“Ok,” I rasp.
He turns around and leaves the same way he came. I don’t know how I don’t punch him. The words ‘thank you’ get stuck in my throat.
I stumble into my room and just completely fall apart.
The Elliot sisters chat room
Eden: Hey guys.
Eden: Remember that story I told you on our group call, about the boy I met in the woods six years ago? The one who saved me and then I destroyed him, you know, as a thank you? The one who then turned into Issy Woo?
Manuela: Remember? As if I’ve been able to think about anything else all week, girl.
Faith: ‘Remember that story?’ she asks casually, as if she didn’t blow our entire worlds when she told us.
Eden: Ok, fine, you remember, I got it.
Eden: Turns out, I still have feelings for him.
Faith: Big shock.
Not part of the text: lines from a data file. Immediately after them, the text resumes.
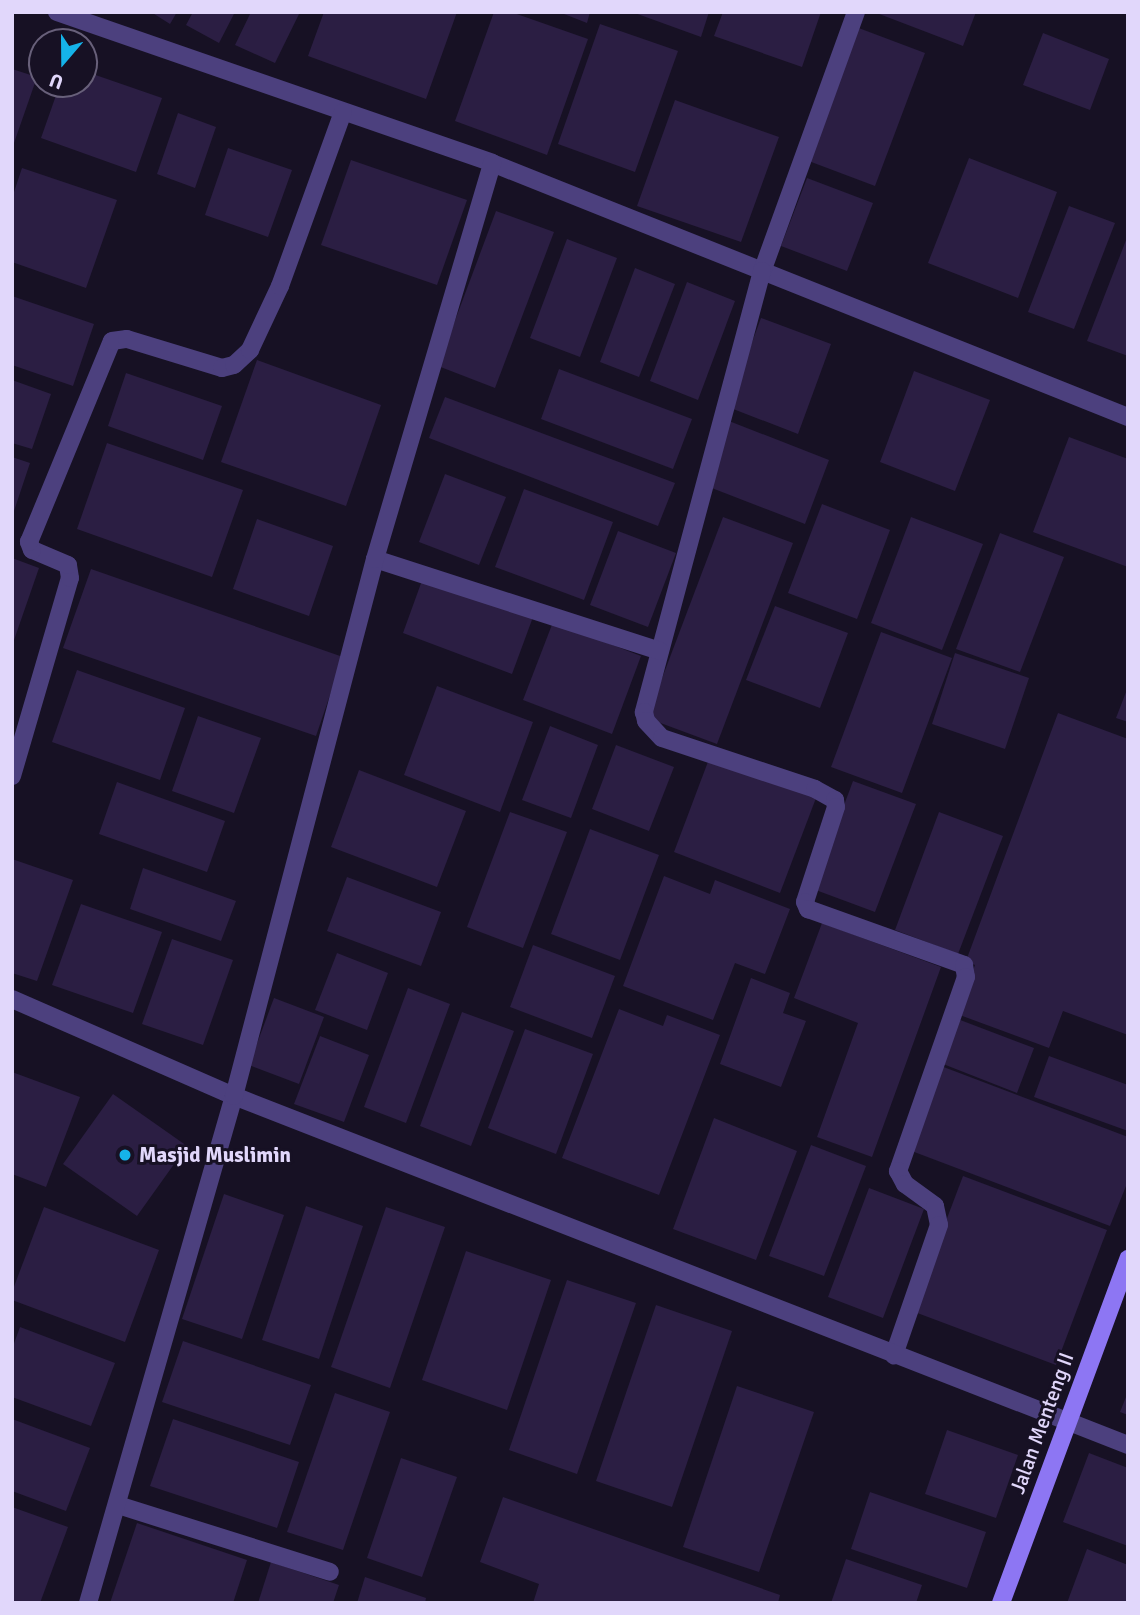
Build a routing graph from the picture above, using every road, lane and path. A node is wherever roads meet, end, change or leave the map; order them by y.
1 (57, 12) edge
2 (856, 12) edge
3 (343, 112) junction
4 (492, 163) junction
5 (762, 271) junction
6 (1128, 417) edge
7 (375, 559) junction
8 (660, 651) junction
9 (12, 776) edge
10 (12, 999) edge
11 (234, 1097) junction
12 (1128, 1259) edge
13 (894, 1355) junction
14 (1066, 1420) junction
15 (1128, 1444) edge
16 (118, 1506) junction
17 (330, 1572) dead end
18 (88, 1603) edge
19 (1001, 1603) edge

1 - 3 street
2 - 5 street
3 - 4 street
3 - 9 street
4 - 5 street
4 - 7 street
5 - 6 street
5 - 8 street
7 - 8 street
7 - 11 street
8 - 13 street
10 - 11 street
11 - 13 street
11 - 16 street
12 - 14 street, Jalan Menteng II
13 - 14 street
14 - 15 street
14 - 19 street, Jalan Menteng II
16 - 17 street
16 - 18 street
Never saw that coming.
Faith: *sarcasm*
Manuela: We get it, Fee.
Eden: I think I’m in love with him.
Faith: Still? After everything that happened?
Eden: After everything we did to him, you mean?
Manuela: You didn’t do anything, En. I never want to hear you say that. Not ever, you hear? Your kidnapper did these horrible things. You were his victim.
Faith: Ugh. Ugly words filter.
Manuela: Sorry, sorry. I know the therapist said not to use these two words again, but I really needed to.
Eden: Sometimes it’s therapeutic for me too. To use these words, I mean. To remember what happened to me. That I was taken. And that I was the victim. That he was not my ‘dad’, as I still call him sometimes (habit), but something completely different. But with Isaiah… I wasn’t a victim. I wasn’t someone who had been stolen from my family, my sisters and my real dad. Isaiah didn’t know any of that. I was just a girl.
Manuela: A girl he fell in love with.
Faith: Manu, if you’re crying right now, I swear to—
Manuela: Yeah, so I’m crying, what are you going to do about it?
Faith: Nothing. I think I’m crying too.
Eden: Hello? Having a crisis over here!
Manuela: Sorry, hun. You say you’re still in love with him, right?
Eden: No.
Faith: You’re not still in love with him?
Eden: I’m in love with him for the first time. Back then, I was a child. I was in love, or I thought I was, but I wasn’t me. He… I was in my teens, but mentally, I think I was a child, or worse. I was not feeling things properly, it was all a mess. Anyway, brushing past the ugly stuff, I—
Faith: You’re not supposed to do that, brush past the trauma, according to the therapist.